* _Goal_:
Rewrite the lines for every item below, changing "scientific name" to "binomial name" and keeping everything else the same. Leave the pictures out of your answer.

* _Input records_:
______________________________

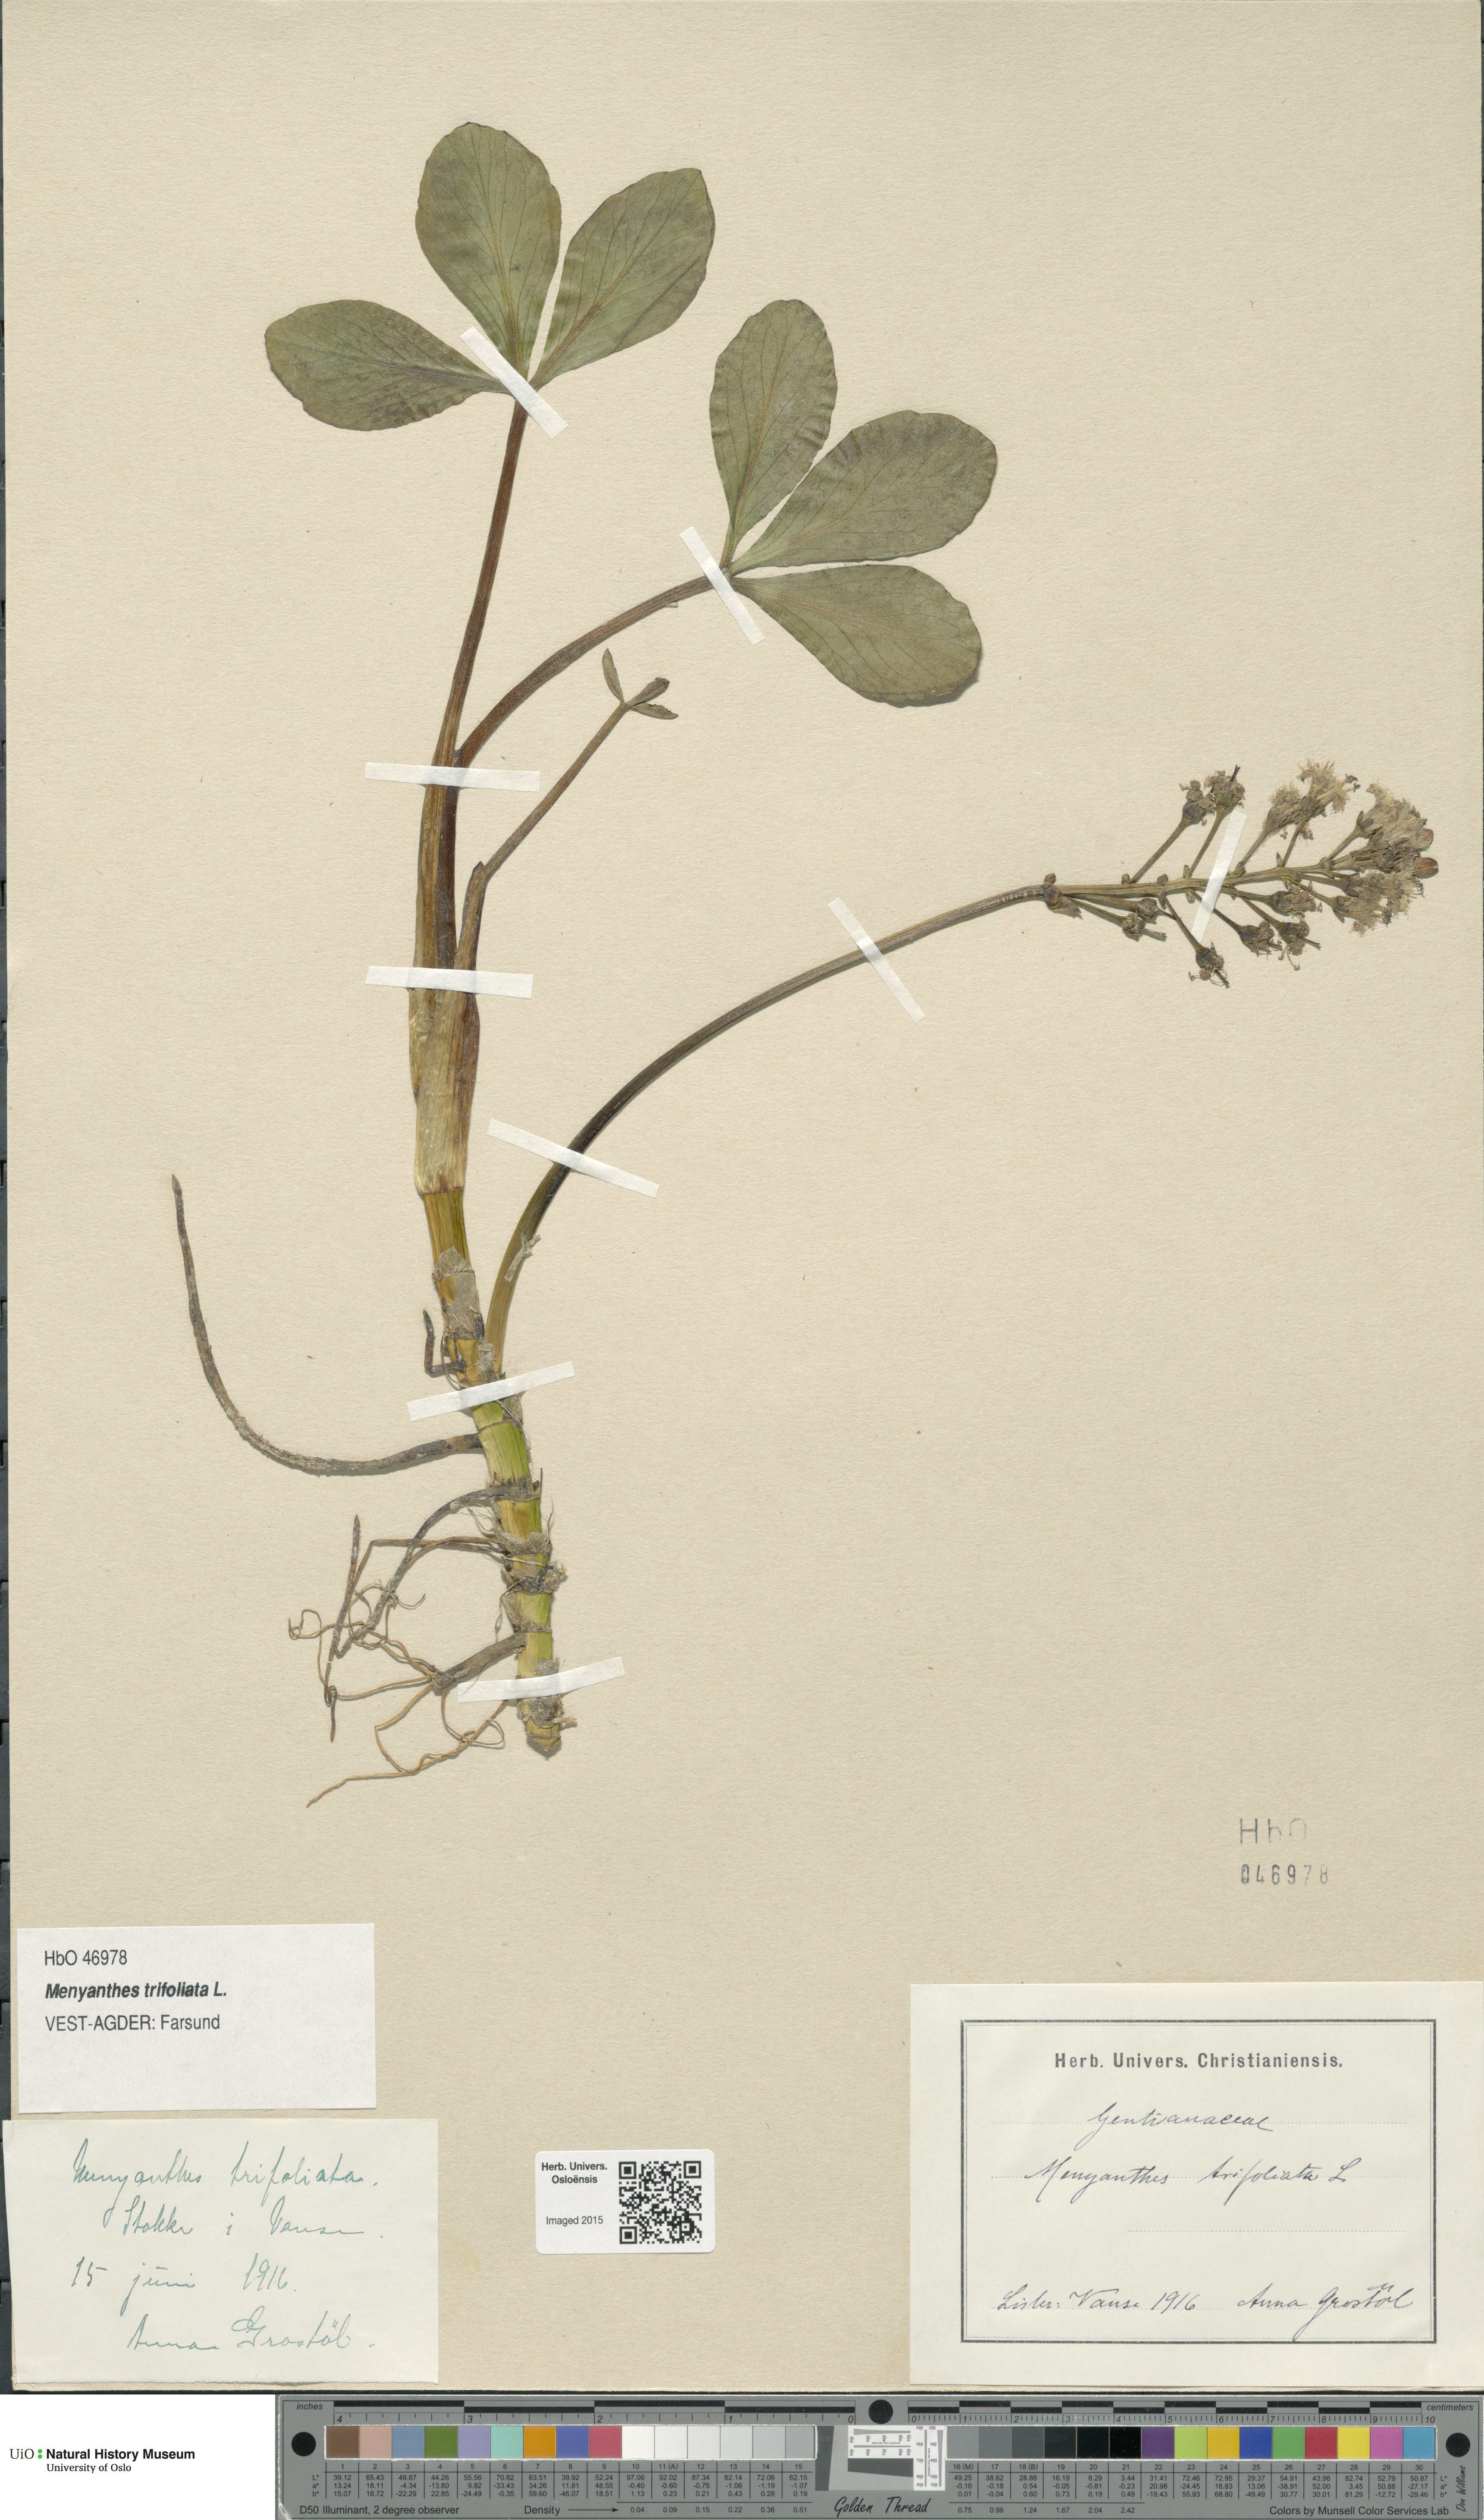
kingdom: Plantae
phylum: Tracheophyta
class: Magnoliopsida
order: Asterales
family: Menyanthaceae
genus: Menyanthes
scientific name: Menyanthes trifoliata
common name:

______________________________

* _Exercise response_:
kingdom: Plantae
phylum: Tracheophyta
class: Magnoliopsida
order: Asterales
family: Menyanthaceae
genus: Menyanthes
binomial name: Menyanthes trifoliata
common name:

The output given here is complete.